YOGYAKARTA, Indonesia -- The tiny one-lane roads around the town of Klaten in central Java were lined with ragged children thrusting buckets at passing cars yesterday, survivors of last week’s earthquake who are hungry and desperate for a handout.
As the rescue effort wound down this weekend and thoughts of reconstruction started, thousands of people were still without adequate help a week after the disaster that killed 6300, injured 46,000 and might have left more than half a million homeless.
Among the child beggars was 11-year-old Hariyanto Pamungkas, whose younger brother Ariurbowo died when the roof of their home collapsed at 6am on Saturday.
Hari hadn’t eaten since the previous afternoon. Around him was a scene of extraordinary devastation in a lush landscape. The emerald-green rice paddies and groves of coconuts and papayas which guarantee prosperity for his farming village were littered with piles of rubble that used to be homes. Survivors had carefully carried out a few intact wardrobes and fridges from the wreckage but most had lost everything.
Hundreds of people are sleeping under tarpaulins or in makeshift huts, and probably will be for months or years to come. Many are too scared to return to buildings which still stand, fearful that one of the 1000 aftershocks of the past seven days could develop into a massive new earthquake.
Fears of more earthquakes, tsunamis, or volcanic eruptions sweep the little camps dotting the countryside around Yogyakarta. Madame Lauren, one of the city’s best-known fortune tellers, has terrified everyone by predicting a bigger earthquake in two weeks’ time.
Aftershocks cause panic. Taxi driver Suroto said: “I was driving and my taxi shook like crazy. I saw people running from their homes. There are so many rumours about more earthquakes.”
Problems delivering aid to remote villages have forced children to beg by the roadside and villagers to loot food lorries but, after the chaos of the first few days, a better-organised aid effort was clearly visible this weekend.
Many victims have lost everything. Central Java is prosperous, however, and has good infrastructure. Fears of post-disaster hunger and disease have so far proved groundless, although a volcanic eruption is now feared. Merapi, one of Java’s most active volcanoes, has shown increased signs of activity since the earthquake, and thousands live under its cone.

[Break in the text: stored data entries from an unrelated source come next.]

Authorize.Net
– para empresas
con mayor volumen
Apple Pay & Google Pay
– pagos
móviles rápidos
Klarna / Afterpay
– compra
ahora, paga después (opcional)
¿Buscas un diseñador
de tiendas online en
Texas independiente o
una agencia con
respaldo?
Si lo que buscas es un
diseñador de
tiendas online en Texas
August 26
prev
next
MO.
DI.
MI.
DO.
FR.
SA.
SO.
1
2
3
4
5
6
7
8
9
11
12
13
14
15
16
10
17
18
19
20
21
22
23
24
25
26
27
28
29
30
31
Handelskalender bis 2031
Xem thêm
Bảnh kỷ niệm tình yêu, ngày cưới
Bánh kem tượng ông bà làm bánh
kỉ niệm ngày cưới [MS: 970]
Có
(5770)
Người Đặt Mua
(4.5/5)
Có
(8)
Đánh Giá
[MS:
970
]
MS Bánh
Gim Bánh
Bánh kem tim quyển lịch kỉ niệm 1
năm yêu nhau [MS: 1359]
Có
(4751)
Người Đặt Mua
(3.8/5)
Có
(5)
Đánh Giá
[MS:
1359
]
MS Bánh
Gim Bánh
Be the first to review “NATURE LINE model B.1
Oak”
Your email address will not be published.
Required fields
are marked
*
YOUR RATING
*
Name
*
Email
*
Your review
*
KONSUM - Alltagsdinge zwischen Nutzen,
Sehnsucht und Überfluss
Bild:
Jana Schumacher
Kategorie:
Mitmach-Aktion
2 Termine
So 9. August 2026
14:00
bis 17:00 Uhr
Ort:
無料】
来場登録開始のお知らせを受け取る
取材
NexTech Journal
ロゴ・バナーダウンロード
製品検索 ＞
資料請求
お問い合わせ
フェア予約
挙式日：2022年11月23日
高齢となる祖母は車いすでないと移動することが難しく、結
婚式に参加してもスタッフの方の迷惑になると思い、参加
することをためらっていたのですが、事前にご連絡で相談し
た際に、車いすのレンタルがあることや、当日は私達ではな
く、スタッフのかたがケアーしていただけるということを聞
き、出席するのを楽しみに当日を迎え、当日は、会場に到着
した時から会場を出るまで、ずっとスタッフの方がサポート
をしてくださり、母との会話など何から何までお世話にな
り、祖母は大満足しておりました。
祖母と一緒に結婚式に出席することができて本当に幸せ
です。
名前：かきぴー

When disaster struck, what possibly prevented a much more costly human tragedy was the spirit of traditional community self-help, called gotong royong by the Javanese.
In Hari’s village of Gunungan-Widi a communal kitchen was quickly set up, available food was shared and shelters were improvised out of tarpaulins or tin sheets against both the hot sun and the heavy rain that tormented survivors.
Chess sets and intact televisions were rescued from the rubble to provide a little distraction from the misery and traumatised children were comforted by all the adults every time an aftershock rippled beneath them. At night, groups of young men patrolled with sticks and swords to protect their community against thieves.
The villagers might have taken over but they want to see more of the government. They also worry whether they will get the help that has been promised.
Ngadimin, a teacher and village elder, said: “We think we will be camped here for about two or three months, but we will need help to rebuild our homes and we are wondering if we will we get it.”
With more than 100,000 buildings destroyed, reconstruction will be a colossal task. The United Nations has drawn up a six-month, $100 million plan for emergency shelter and assistance, warning that there is now a race against time to help survivors, but it will almost certainly be years before rebuilding is completed.
Indonesian officials, many with experience of dealing with the much bigger disaster of the tsunami to draw on, are determined to keep the process as corruption-free as possible in a notoriously corrupt nation. They are trying to harness the spirit of gotong royong to the task. Villagers whose homes are now piles of rubble will be paid compensation and given the tools and skills to rebuild. Government officials have pledged to involve village elders at all stages of the project.
Many of the victims fear the future. Pujiri Yanto, a 33-year-old lecturer at Yogyakarta State University, said five people had died in his village, Togalrego Monggung, and most of its buildings had been destroyed.
He confessed that the greatest fear was that no real government rebuilding aid would be forthcoming.
“We need it if our village is to survive,” he said. “We worry that the government isn’t really committed. And this is Indonesia. We worry about corruption.”